Il gabinetto del dottor Caligari di Robert Wiene del 1920 è considerato un po’ il prototipo del genere, qui un dottore ambulante che è una specie di ciarlatano, esibisce un sonnambulo che controlla con l’ipnosi, ma dove la coppia passa, avvengono strani delitti…

Con ogni probabilità la pellicola più nota e a più alta presenza di soprannaturale, è Nosferatu di Murnau, ispirata al romanzo Dracula il vampiro di Bram Stoker. Il titolo del film (perché il nome del protagonista è conte Orlok) si rifà al romeno nos-feratu cioè non-morto, vampiro. L’aver cambiato i nomi non valse al regista a evitare una denuncia per plagio da parte degli eredi di Stoker, e d’altra parte la somiglianza della trama con quella del romanzo, è evidente. Tuttavia, l’idea di un conte-vampiro “alternativo” a Dracula è rimasta, e nel 1976 Werner Herzog girò un riuscito remake di Nosferatu.

Fritz Lang (1890 – 1976) è considerato il maestro non solo di questo genere cinematografico, ma un po’ di tutta la cinematografia tedesca.

Le sue opere più famose furono il ciclo del Dottor Mabuse (inizialmente tre pellicole che diventarono quattro suddividendo la prima in due parti) e soprattutto Metropolis.

(Dati raccolti)
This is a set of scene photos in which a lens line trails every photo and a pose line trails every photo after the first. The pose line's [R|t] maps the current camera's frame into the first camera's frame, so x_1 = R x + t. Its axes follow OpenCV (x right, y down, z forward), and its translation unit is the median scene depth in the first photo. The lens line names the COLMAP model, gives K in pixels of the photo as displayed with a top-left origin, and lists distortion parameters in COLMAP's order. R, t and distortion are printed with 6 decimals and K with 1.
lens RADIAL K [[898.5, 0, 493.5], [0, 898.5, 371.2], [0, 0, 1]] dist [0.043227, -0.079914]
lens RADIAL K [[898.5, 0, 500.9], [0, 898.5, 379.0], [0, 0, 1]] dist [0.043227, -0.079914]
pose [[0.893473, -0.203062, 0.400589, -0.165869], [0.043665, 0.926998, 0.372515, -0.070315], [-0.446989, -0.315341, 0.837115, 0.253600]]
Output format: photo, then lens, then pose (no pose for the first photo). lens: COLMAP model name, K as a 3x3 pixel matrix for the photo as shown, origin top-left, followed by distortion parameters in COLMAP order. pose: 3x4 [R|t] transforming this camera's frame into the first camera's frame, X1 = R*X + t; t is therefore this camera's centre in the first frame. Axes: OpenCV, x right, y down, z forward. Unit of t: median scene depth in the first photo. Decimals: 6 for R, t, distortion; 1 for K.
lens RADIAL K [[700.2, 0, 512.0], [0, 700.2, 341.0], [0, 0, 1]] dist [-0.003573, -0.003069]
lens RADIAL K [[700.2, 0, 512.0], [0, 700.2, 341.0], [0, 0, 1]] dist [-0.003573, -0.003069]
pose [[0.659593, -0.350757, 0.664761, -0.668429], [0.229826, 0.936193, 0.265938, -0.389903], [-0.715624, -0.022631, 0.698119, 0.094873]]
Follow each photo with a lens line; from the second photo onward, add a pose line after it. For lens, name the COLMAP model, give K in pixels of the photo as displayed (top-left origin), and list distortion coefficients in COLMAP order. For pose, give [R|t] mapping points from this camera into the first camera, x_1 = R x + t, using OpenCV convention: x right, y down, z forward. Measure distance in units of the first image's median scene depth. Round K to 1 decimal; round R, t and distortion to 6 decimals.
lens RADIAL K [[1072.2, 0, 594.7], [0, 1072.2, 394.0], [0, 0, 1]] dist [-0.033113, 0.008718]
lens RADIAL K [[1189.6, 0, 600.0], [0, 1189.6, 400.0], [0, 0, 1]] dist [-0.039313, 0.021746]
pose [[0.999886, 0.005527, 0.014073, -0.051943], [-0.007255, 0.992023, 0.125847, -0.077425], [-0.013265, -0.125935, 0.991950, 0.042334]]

Obiettivo del compito -> Prosegui il testo su Caligari, Nosferatu e Fritz Lang, ripartendo subito dopo la sua ultima frase.

Risultato del compito ->
Reso dalla forte interpretazione dell’attore Rudolf Klein-Rogge, Il dottor Mabuse è in un certo senso profetico, incarna la figura del genio del male che si muove disinvoltamente nella finanza, negli affari, nella politica, per acquisire sempre più ricchezza e potere con qualsiasi mezzo lecito e illecito.

Metropolis è una pellicola rimasta famosa nella storia del cinema per gli effetti speciali, la sceneggiatura, le tecniche di ripresa assolutamente avanzate per l’epoca in cui uscì (1927), e questi elementi che hanno permesso a Lang di focalizzare la visione di un futuro fatto di città tentacolari, sono stati d’ispirazione a molta fantascienza successiva, da Blade Runner a Guerre stellari, e questo ha fatto perdere di vista la trama, che è in sostanza quella di una rivolta operaia, ma i rivoltosi non sanno che la loro leader Maria è stata sostituita da un robot umanoide, e che quella che credono sia una rivolta è in realtà strumentale al potere. Fuor di metafora, si tratta di un film anticomunista.

La sceneggiatura del film fu scritta assieme alla seconda moglie di Lang, la scrittrice Thea von Harbou con cui egli ebbe per alcuni anni anche un intenso sodalizio professionale.

Nel 1934 dopo l’ascesa al potere del nazionalsocialismo, alla viglia di un colloquio con Joseph Goebbels che intendeva affidargli la direzione della cinematografia tedesca, Lang decise di fare il salto della quaglia con una fuga improvvisa dalla Germania, rifugiandosi negli Stati Uniti e abbandonando anche la moglie, che era una fervente nazionalsocialista.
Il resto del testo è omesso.